Question

anybody on here know about l'hopital's rule??

Answer 1

yep

Answer 2

you mean this? http://en.wikipedia.org/wiki/L'H%C3%B4pital's_rule

Nope i haven't even taken Calc yet

Answer 3

yeah i mean that. and you got any tips or teach me how to use it?

Answer 4

Read the wikipedia link, they tell you everything you need to know

Answer 5

ok alright thanks

Answer 6

you use it when you have indeterminate form

Answer 7

which is either infinity over infinity or 0/0

Answer 8

could you show me an example of both? please?

Answer 9

say you have the following limit: \[\lim_{x \rightarrow 4}((x^2 - 16)/(x-4))\]

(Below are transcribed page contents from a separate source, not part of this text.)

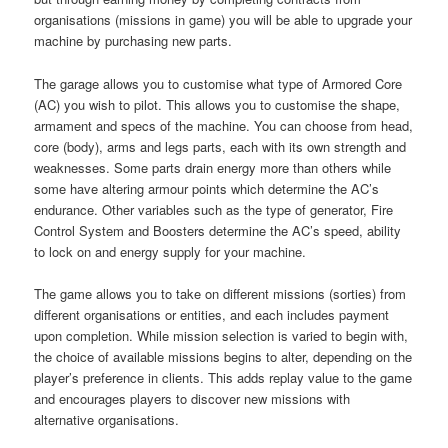
organisations (missions in game) you will be able to upgrade your
machine by purchasing new parts.
The garage allows you to customise what type of Armored Core
(AC) you wish to pilot. This allows you to customise the shape,
armament and specs of the machine. You can choose from head,
core (body), arms and legs parts, each with its own strength and
weaknesses. Some parts drain energy more than others while
some have altering armour points which determine the AC’s
endurance. Other variables such as the type of generator, Fire
Control System and Boosters determine the AC’s speed, ability
to lock on and energy supply for your machine.
The game allows you to take on different missions (sorties) from
different organisations or entities, and each includes payment
upon completion. While mission selection is varied to begin with,
the choice of available missions begins to alter, depending on the
player’s preference in clients. This adds replay value to the game
and encourages players to discover new missions with
alternative organisations.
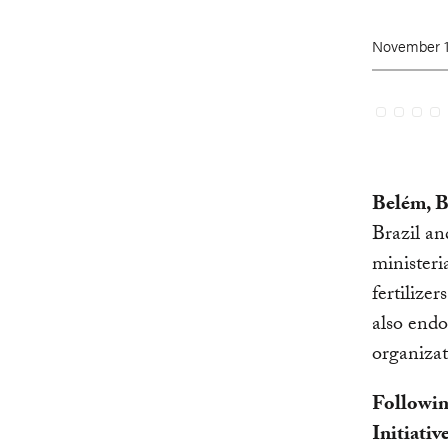
November 1
Belém, B
Brazil a
ministeri
fertilizer
also endo
organizat
Followin
Initiativ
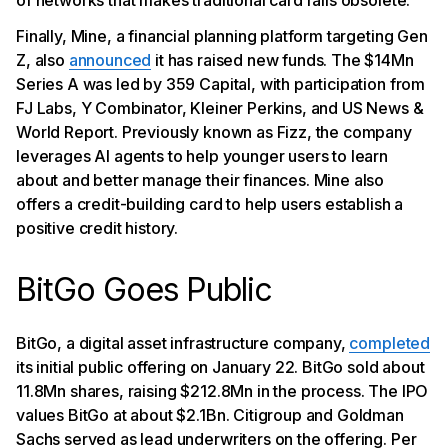
of networks that makes traditional card rails obsolete.”
Finally, Mine, a financial planning platform targeting Gen
Z, also
announced
it has raised new funds. The $14Mn
Series A was led by 359 Capital, with participation from
FJ Labs, Y Combinator, Kleiner Perkins, and US News &
World Report. Previously known as Fizz, the company
leverages AI agents to help younger users to learn
about and better manage their finances. Mine also
offers a credit-building card to help users establish a
positive credit history.
BitGo Goes Public
BitGo, a digital asset infrastructure company,
completed
its initial public offering on January 22. BitGo sold about
11.8Mn shares, raising $212.8Mn in the process. The IPO
values BitGo at about $2.1Bn. Citigroup and Goldman
Sachs served as lead underwriters on the offering. Per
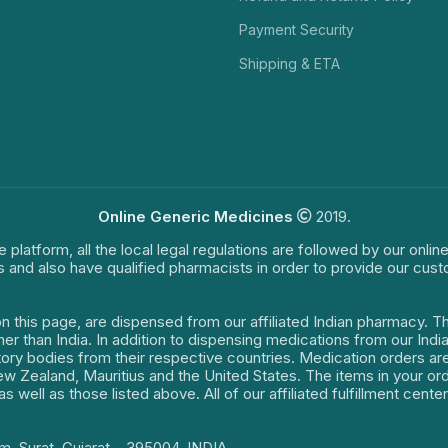
Payment Security
Shipping & ETA
Online Generic Medicines
2019.
e platform, all the local legal regulations are followed by our onli
s and also have qualified pharmacists in order to provide our cus
on this page, are dispensed from our affiliated Indian pharmacy. 
ther than India. In addition to dispensing medications from our In
latory bodies from their respective countries. Medication orders a
 New Zealand, Mauritius and the United States. The items in your 
s well as those listed above. All of our affiliated fulfillment cen
m, Surat, Gujarat – 395004, INDIA.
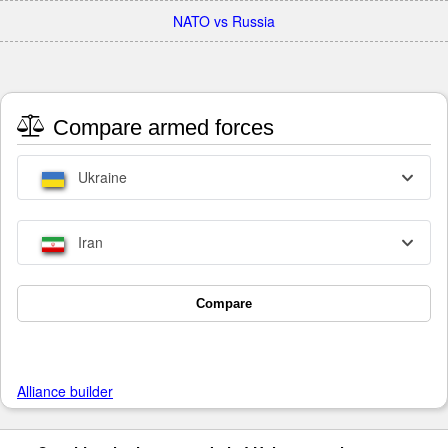
NATO vs Russia
Compare armed forces
Ukraine
Iran
Compare
Alliance builder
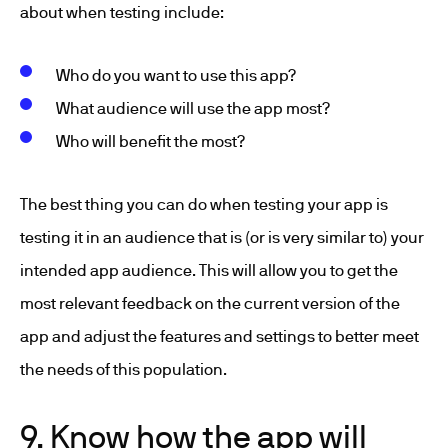
about when testing include:
Who do you want to use this app?
What audience will use the app most?
Who will benefit the most?
The best thing you can do when testing your app is
testing it in an audience that is (or is very similar to) your
intended app audience. This will allow you to get the
most relevant feedback on the current version of the
app and adjust the features and settings to better meet
the needs of this population.
9. Know how the app will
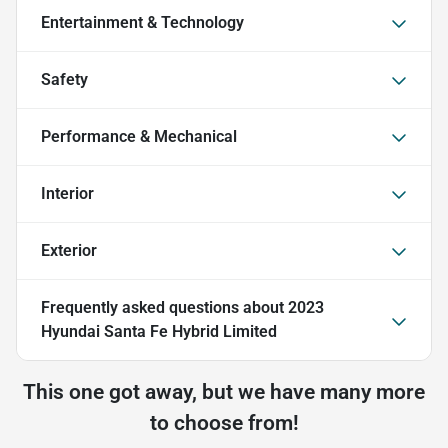
Entertainment & Technology
Safety
Performance & Mechanical
Interior
Exterior
Frequently asked questions about
2023
Hyundai Santa Fe Hybrid Limited
This one got away, but we have many more
to choose from!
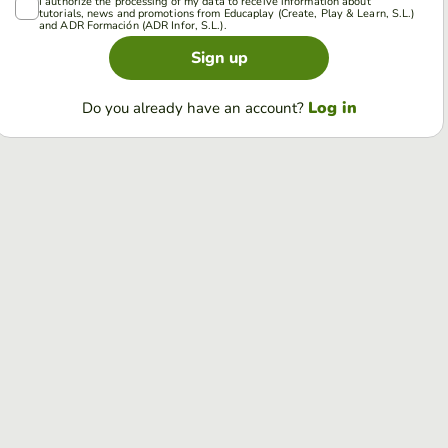
I authorize the processing of my data to receive information about
tutorials, news and promotions from Educaplay (Create, Play & Learn, S.L.)
and ADR Formación (ADR Infor, S.L.).
Sign up
Log in
Do you already have an account?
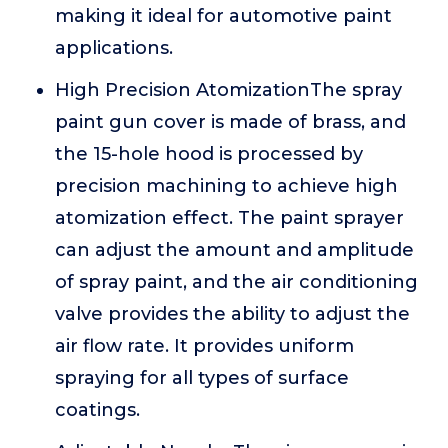
making it ideal for automotive paint
applications.
High Precision AtomizationThe spray
paint gun cover is made of brass, and
the 15-hole hood is processed by
precision machining to achieve high
atomization effect. The paint sprayer
can adjust the amount and amplitude
of spray paint, and the air conditioning
valve provides the ability to adjust the
air flow rate. It provides uniform
spraying for all types of surface
coatings.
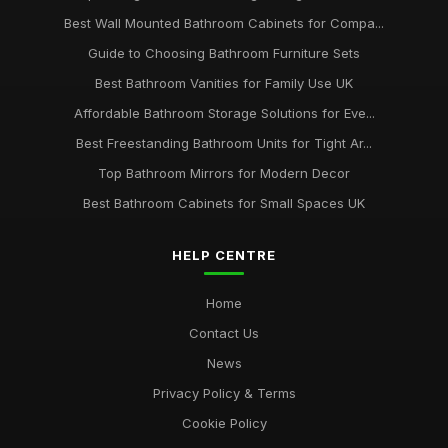
Best Wall Mounted Bathroom Cabinets for Compa...
Guide to Choosing Bathroom Furniture Sets
Best Bathroom Vanities for Family Use UK
Affordable Bathroom Storage Solutions for Eve...
Best Freestanding Bathroom Units for Tight Ar...
Top Bathroom Mirrors for Modern Decor
Best Bathroom Cabinets for Small Spaces UK
HELP CENTRE
Home
Contact Us
News
Privacy Policy & Terms
Cookie Policy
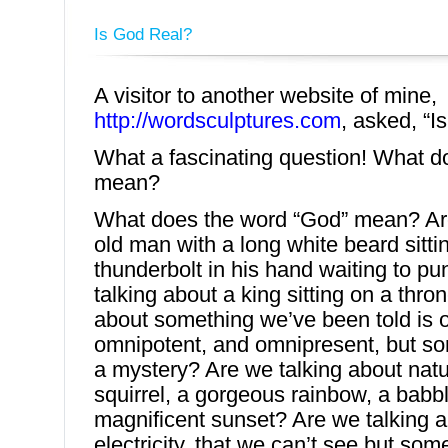
Is God Real?
A visitor to another website of mine,
http://wordsculptures.com
, asked, “I
What a fascinating question! What do
mean?
What does the word “God” mean? Are
old man with a long white beard sitti
thunderbolt in his hand waiting to p
talking about a king sitting on a thro
about something we’ve been told is 
omnipotent, and omnipresent, but so
a mystery? Are we talking about natur
squirrel, a gorgeous rainbow, a babbl
magnificent sunset? Are we talking a
electricity, that we can’t see but so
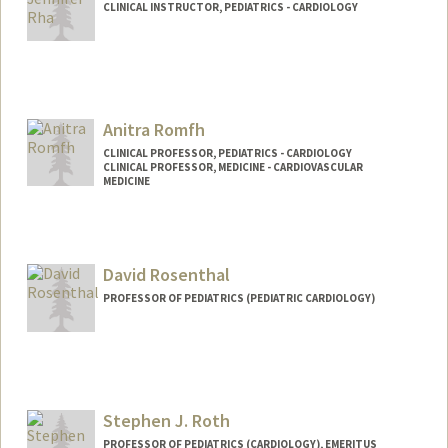
CLINICAL INSTRUCTOR, PEDIATRICS - CARDIOLOGY
Anitra Romfh
CLINICAL PROFESSOR, PEDIATRICS - CARDIOLOGY
CLINICAL PROFESSOR, MEDICINE - CARDIOVASCULAR
MEDICINE
David Rosenthal
PROFESSOR OF PEDIATRICS (PEDIATRIC CARDIOLOGY)
Stephen J. Roth
PROFESSOR OF PEDIATRICS (CARDIOLOGY), EMERITUS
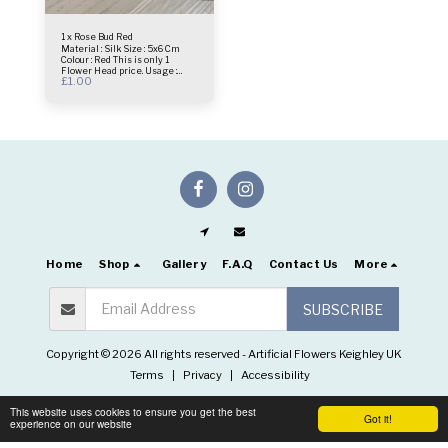
1 x Rose Bud Red
Material : Silk Size : 5x6 Cm
Colour : Red This is only 1
Flower Head price. Usage :
£
1.00
centrepiece - Bridal Bouquet -
Flower Wall- Selfie Frame &
more.
Home
Shop
Gallery
F.A.Q
Contact Us
More
SUBSCRIBE
Copyright © 2026 All rights reserved -
Artificial Flowers Keighley UK
Terms
|
Privacy
|
Accessibility
This website uses cookies to ensure you get the best
Got it!
experience on our website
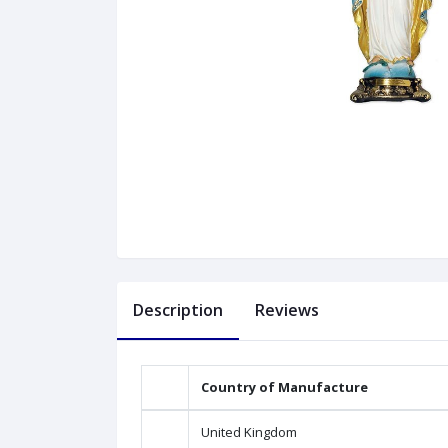
Description
Reviews
Country of Manufacture
United Kingdom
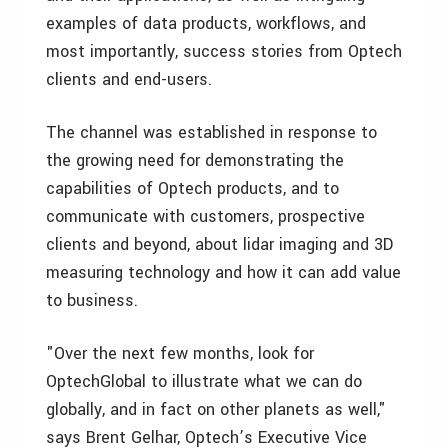
examples of data products, workflows, and
most importantly, success stories from Optech
clients and end-users.
The channel was established in response to
the growing need for demonstrating the
capabilities of Optech products, and to
communicate with customers, prospective
clients and beyond, about lidar imaging and 3D
measuring technology and how it can add value
to business.
"Over the next few months, look for
OptechGlobal to illustrate what we can do
globally, and in fact on other planets as well,"
says Brent Gelhar, Optech’s Executive Vice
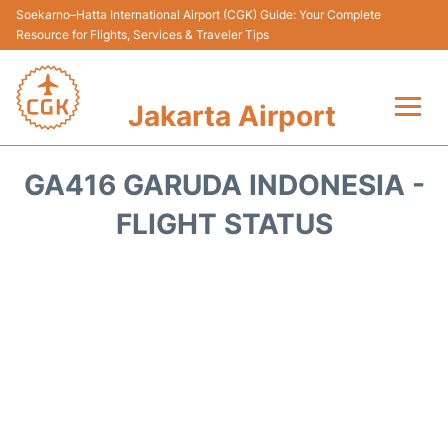
Soekarno–Hatta International Airport (CGK) Guide: Your Complete
Resource for Flights, Services & Traveler Tips
Jakarta Airport
Flights&Airlines +
GA416 GARUDA INDONESIA -
Terminals&Services
FLIGHT STATUS
Transport&Access
Parking
Shopping&Dining
Car Rental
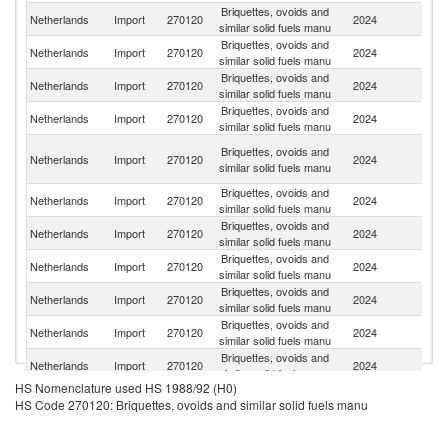
Briquettes, ovoids and
Netherlands
Import
270120
2024
Be
similar solid fuels manu
Briquettes, ovoids and
Netherlands
Import
270120
2024
F
similar solid fuels manu
Briquettes, ovoids and
Netherlands
Import
270120
2024
Po
similar solid fuels manu
Briquettes, ovoids and
Netherlands
Import
270120
2024
G
similar solid fuels manu
Un
Briquettes, ovoids and
Netherlands
Import
270120
2024
A
similar solid fuels manu
Em
Briquettes, ovoids and
Netherlands
Import
270120
2024
Au
similar solid fuels manu
Briquettes, ovoids and
Netherlands
Import
270120
2024
L
similar solid fuels manu
Briquettes, ovoids and
Netherlands
Import
270120
2024
C
similar solid fuels manu
Briquettes, ovoids and
Un
Netherlands
Import
270120
2024
similar solid fuels manu
St
Briquettes, ovoids and
Netherlands
Import
270120
2024
H
similar solid fuels manu
Briquettes, ovoids and
S
Netherlands
Import
270120
2024
similar solid fuels manu
Af
HS Nomenclature used HS 1988/92 (H0)
Eg
Briquettes, ovoids and
HS Code 270120: Briquettes, ovoids and similar solid fuels manu
Netherlands
Import
270120
2024
A
similar solid fuels manu
R
Briquettes, ovoids and
Un
Netherlands
Import
270120
2024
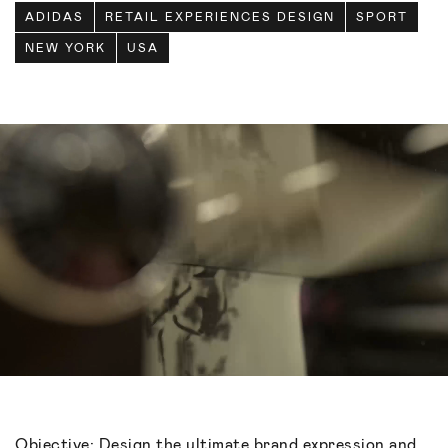
ADIDAS
RETAIL EXPERIENCES DESIGN
SPORT
NEW YORK
USA
Objective: Design the ultimate brand expression and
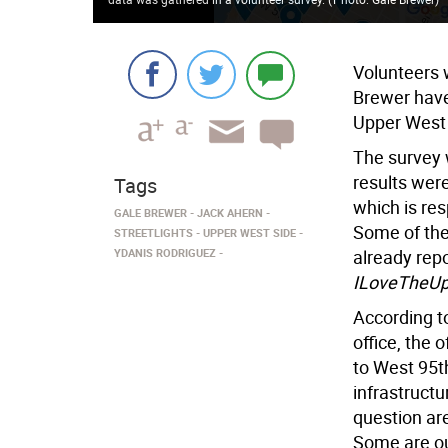
Volunteers 
Brewer have 
Upper West 
The survey 
results wer
Tags
which is res
GALE BREWER
JACK AHERN
Some of the 
STREETLIGHTS
UPPER WEST SIDE
YDANIS RODRIGUEZ
already repo
ILoveTheUp
According t
office, the
to West 95th
infrastructu
question are
Some are ou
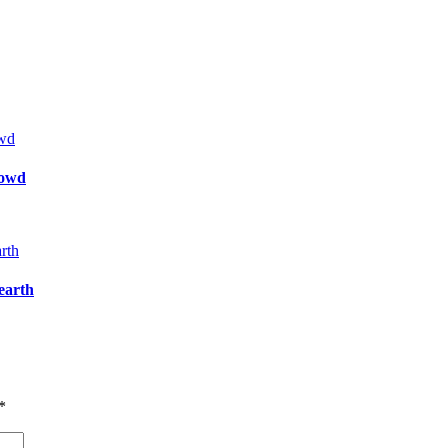
rowd
 earth
*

if you plug 4 in, you would end up with 0/0. This is an indeterminate form so you need to apply l'hopital's rule which just means you take the derivative of the top and the derivative of the bottom and use it as your new limit equation. After applying l'hopital's you should have:

\[\lim_{x \rightarrow 4}(2x/1) ----> 2(4) = 8\]

Do the same thing if an equation results in infinity/infinity. 0/0 and infinity/infinity are the two indeterminate forms you need to look out for. whenever you see them, use l'hopitals.

Answer 10

OHHHHHH!!! I get it now!! Thank you sosososososo much.